We are taking a precision cancer medicine approach to developing onvansertib by integrating a predictive clinical biomarker strategy, which we believe will help us identify sub-populations of patients who are most likely to respond to treatment.
Onvansertib is being developed as part of a combination regimen with already approved therapies to treat leukemias, lymphomas and solid tumor cancers. In-vitro and in-vivo preclinical data has demonstrated synergy (the interaction of two or more agents produces a combined effect greater than the sum of their individual effects) when onvansertib is part of a combination regimen, which we believe has the potential to improve efficacy, extend the duration of response to treatment and have a positive impact on clinical outcomes.
Onvansertib – Expanding Treatment Options for Patients
We are advancing clinical development of onvansertib for indications where there is a significant medical need to provide new cancer treatment options for patients.

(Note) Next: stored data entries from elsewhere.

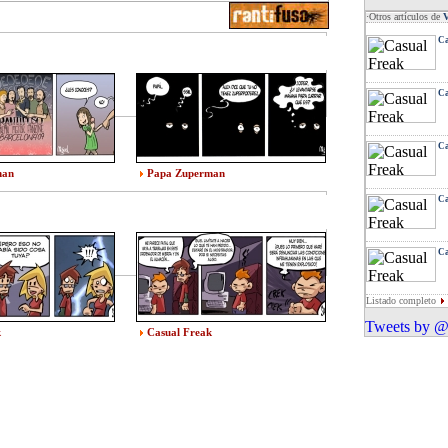
·Otros artículos de
Ca
Ca
Ca
man
Papa Zuperman
Ca
Ca
Listado completo
Tweets by @
k
Casual Freak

PLK1 is essential for precisely regulating the cell division and maintaining genome stability in mitosis (cell division), spindle assembly, and DNA damage response. Studies have shown that PLK1 is highly expressed in most cancers, and its over-expression is associated with poor prognosis in patients. Data has shown that blocking the expression of PLK1 by kinase inhibitors can effectively inhibit the proliferation of and induce apoptosis (death) of tumor cells.
Currently, we have two ongoing clinical trials: A Phase 1b/2 open-label trial of onvansertib in combination with either low-dose cytarabine (LDAC) or decitabine for the treatment of Acute Myeloid Leukemia (AML) – (NCT03303339) and a Phase 2 open-label trial of onvansertib in combination with Zytiga® (abiraterone acetate)/prednisone for the treatment of metastatic Castration-Resistant Prostate Cancer (mCRPC) – (NCT03414034).